The Chancellor mentioned Agincourt more than the North East in his budget speech and the North East isn’t even on the Northern Powerhouse Map in his green book.
But still at least we get three hundred thousand pounds to spend on encouraging tourists from Scandinavia to come here.
Never mind devolving, Scandinavia is clearly the place we should be looking towards.
My knowledge of it is gleaned mainly from two poetry trips to Finland, copious watching of “The Killing”, “The Bridge” and “Arne Dahl” and reading Moomins author Tove Jansson’s biography.
Here are some things we could pick up from Scandinavian tourists to the North East:
Tips on knitwear
They are clearly excellent at knitwear. Sofie Grabol’s iconic jumper lives on after The Killing’s dead bodies. Britain’s equivalent knitwear king is Giles Brandreth. Need I say more?
Being good at murders
Recent Nordic culture suggests that murder is big over there. Their murders are often inventive and take a cinematically picturesque time to solve. Okay, maybe it’s not so much the murders but the dramas about them.
We’ve been attempting to emulate their slowly unfolding thrillers but have only managed the annoying second series of Broadchurch which made even David Tennant’s maddest fans go off him a bit.
We also have Brenda Blethyn attempting the Dick Van Dyke of Geordie accents in “Vera” which contains as much elegant narrative tension as an episode of the “Teletubbies”.
Excellent at recycling and equality
Scandinavian countries are consistently top of worldwide league tables for things like happiness, women in positions of power, free education and paternity leave. When I went to Finland I noticed things I rarely see here like as many female councillors in an election leaflet as men (and many of them young) and female artists being the main exhibitors in national galleries.
Despite jokes about Norway’s “Null points” Scandinavia have consistently done much better than the UK in recent years and this year’s must-see entry is Finland’s group of punks with learning disabilities. For some reason we use Eurovision to pretend that our popular culture is as exciting as an episode of “Pebble Mill” rather than the world-inspirer it actually is.
Snow clearing and general warmth
When it snows, Scandinavians do not abandon all their daily activities. Life carries on as normal and they clear the snow away without fuss. Also, their toasty-warm hotels and B and Bs do not regard it as a badge of honour to see how cold they can make it in winter without their guests being unable to leave because they’ve been frozen to their beds.
Of course there is much that Scandinavian tourists will be able to take away in return from their visits here. Friendly people, stunning scenery, cheaper goods and a relatively temperate climate.
I suppose the £300k will go on highlighting the usual features - the beaches, castles, city nightlife, the Angel, Baltic etc.
But the Scandinavians do have an eye for the quirky and I’ve been reminded this week that the North East still has surprises.
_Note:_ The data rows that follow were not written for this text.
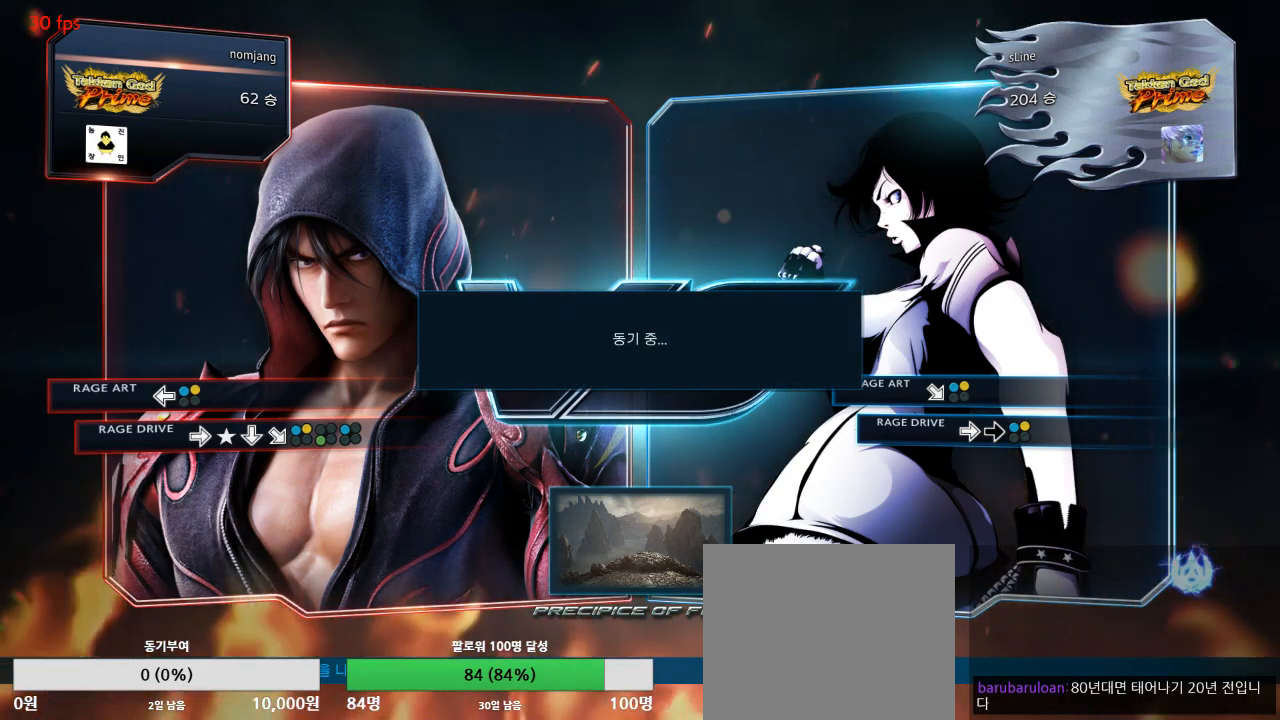
{"buttons": ["DPAD_RIGHT"], "left_stick": "center", "right_stick": "center", "events": [[67, "DPAD_LEFT", "down"], [117, "DPAD_LEFT", "up"], [333, "DPAD_RIGHT", "down"], [367, "DPAD_RIGHT", "up"], [450, "DPAD_RIGHT", "down"]]}
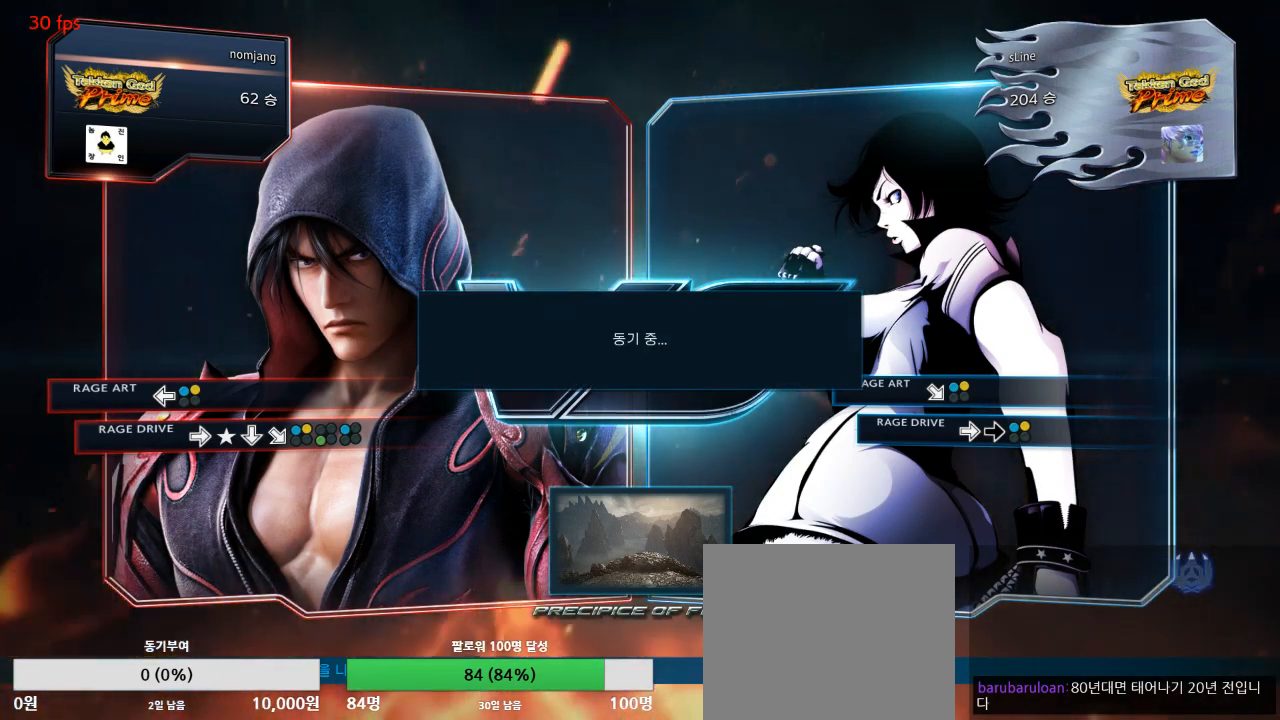
{"buttons": [], "left_stick": "center", "right_stick": "center", "events": [[17, "DPAD_RIGHT", "up"], [100, "DPAD_LEFT", "down"], [150, "DPAD_LEFT", "up"]]}
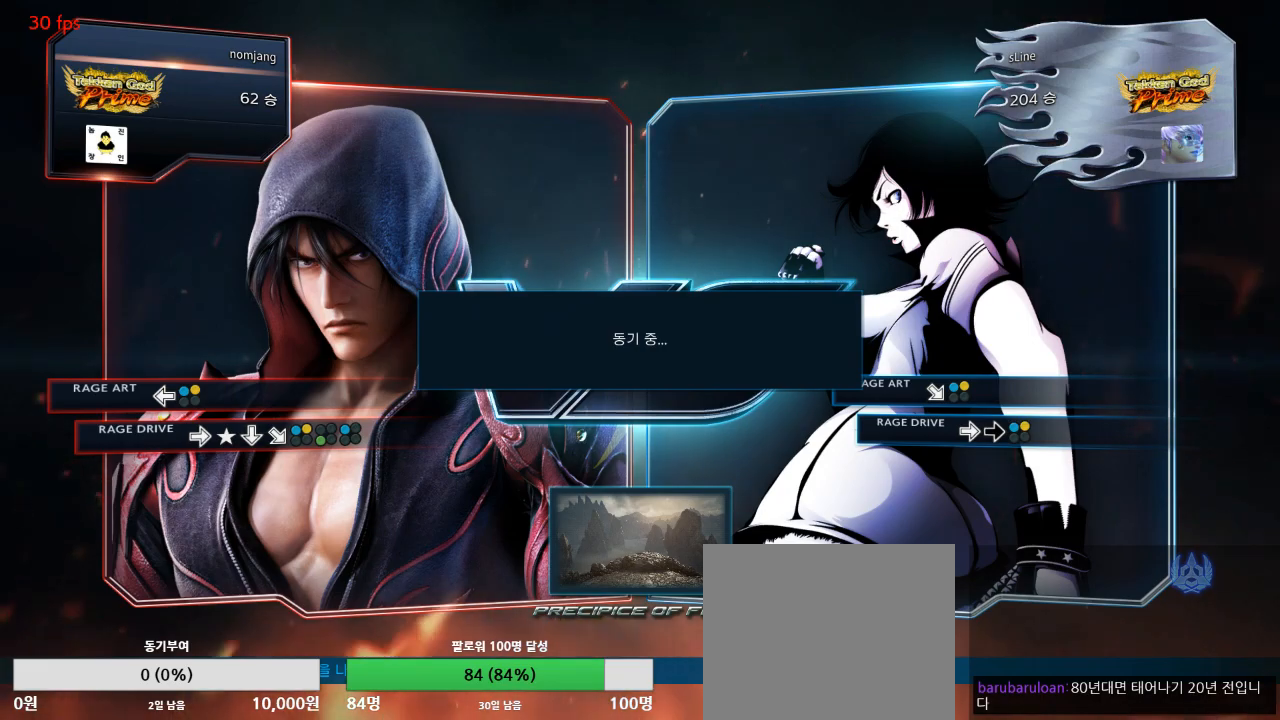
{"buttons": [], "left_stick": "center", "right_stick": "center", "events": []}
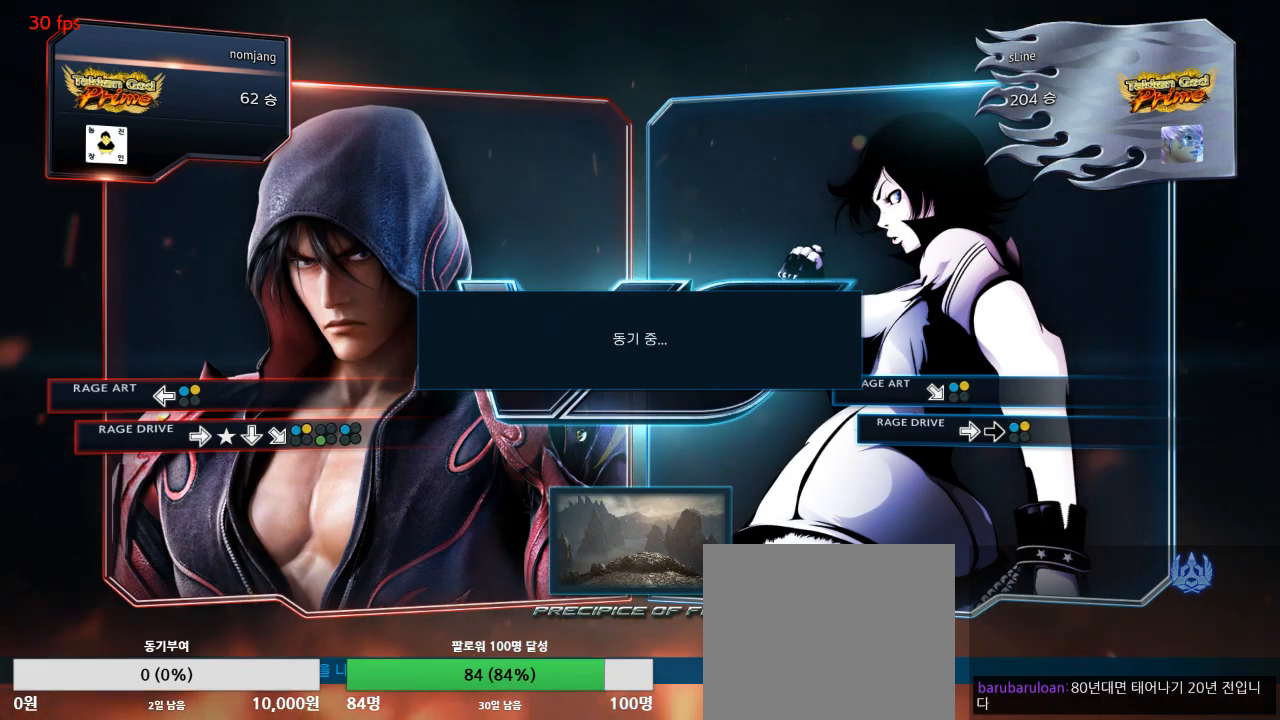
{"buttons": [], "left_stick": "center", "right_stick": "center", "events": []}
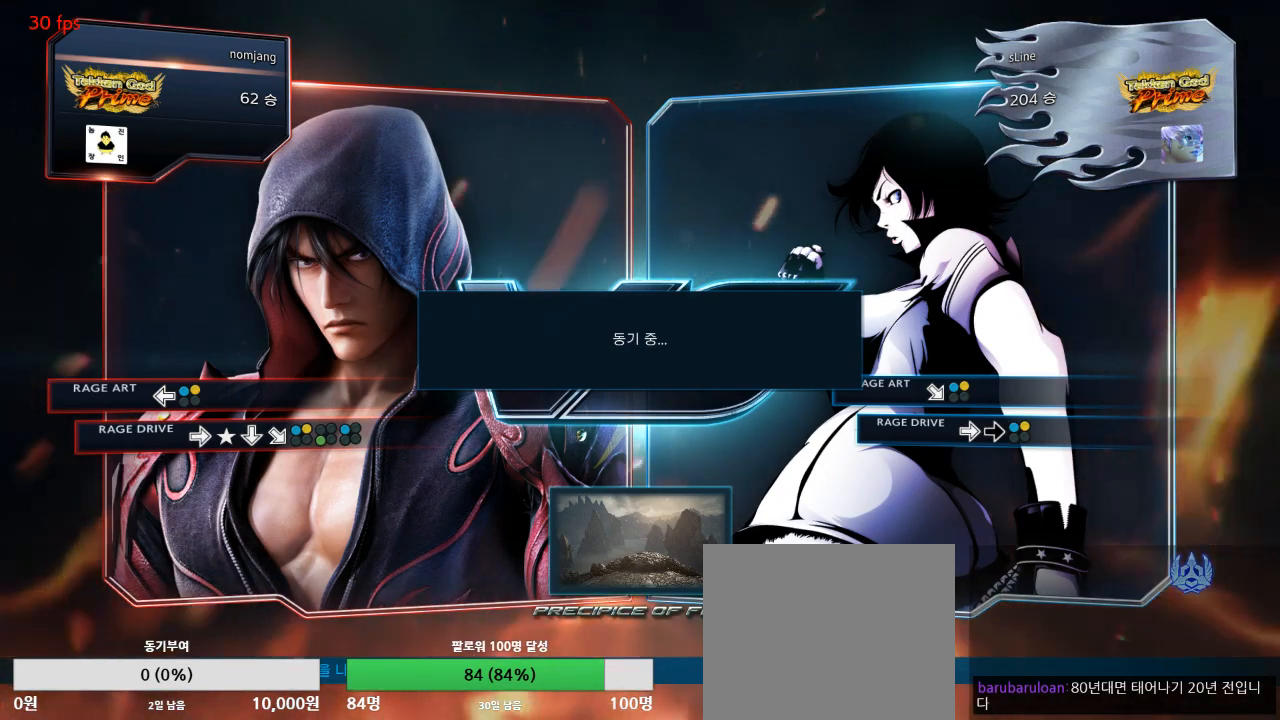
{"buttons": ["DPAD_UP"], "left_stick": "center", "right_stick": "center", "events": [[433, "DPAD_UP", "down"]]}
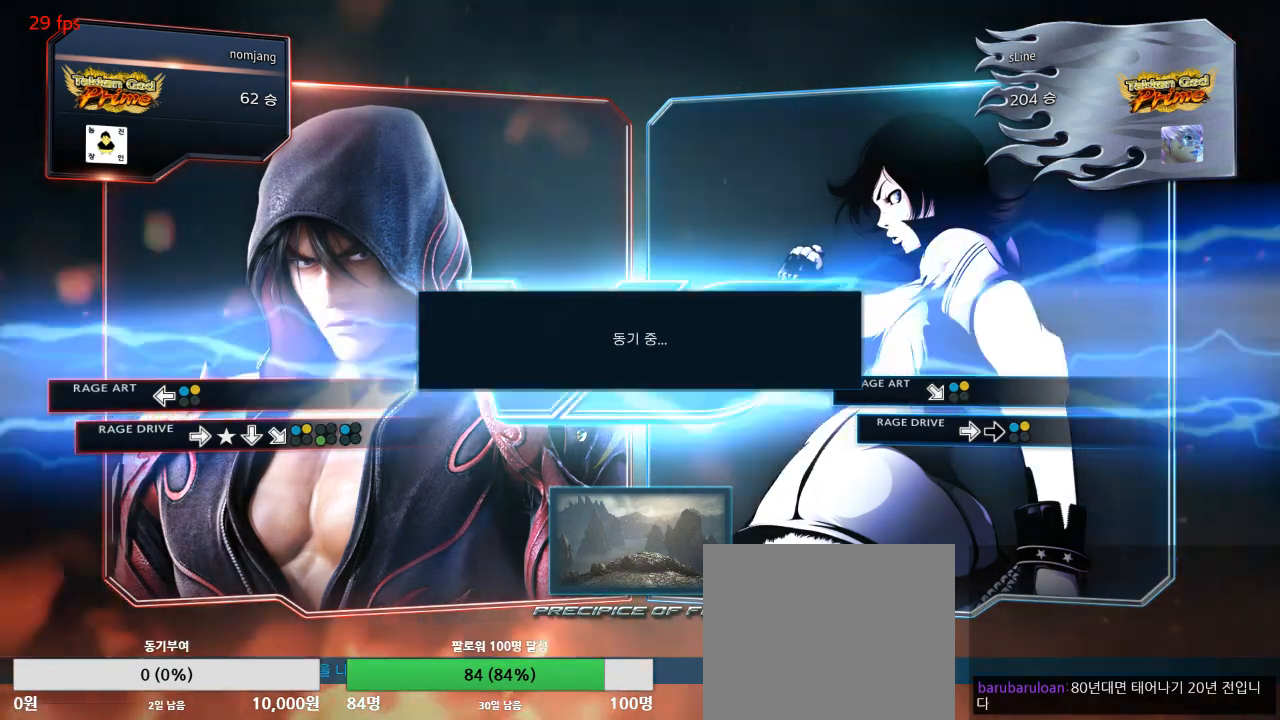
{"buttons": [], "left_stick": "center", "right_stick": "center", "events": [[17, "DPAD_UP", "up"]]}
One of my discoveries was the coal industry’s old waggonways that thread through Tyneside. Horse and pedestrian friendly paths that provide a haven from traffic noise and a different, greener perspective on the urban and suburban landscape.
The other was Billingham which, despite 17 years working in the North East I had never previously visited.
The Forum and the Family sculpture were almost shocking in their sixties strangeness and idealism and even just a short time with a writers group uncovered amazing stories of ex-ICI managers pruning other people’s roses to try give themselves a purpose in life, a town that was the inspiration for Aldous Huxley’s “Brave New World” and Dusty Springfield getting thrown out of the once-glitzy Billingham Arms for having a woman in her room.
One Billingham resident told me with the utmost conviction that she thought the town centre was beautiful and very similar to Nice.
It reminded me that this region is always surprising in a way that quirky Scandinavians will love.
To make anything cool it’s usually better to let people think they have discovered it for themselves.
But if you see any tall blonde people with maps and eager expressions, think about pointing them somewhere off the beaten track as well as to the obvious tourist traps. From Chopwell (once known as Little Moscow) to Peterlee’s Victor Passmore sculpture or the Byker Wall, it might be the subtler gems that will catch their discriminating design eyes.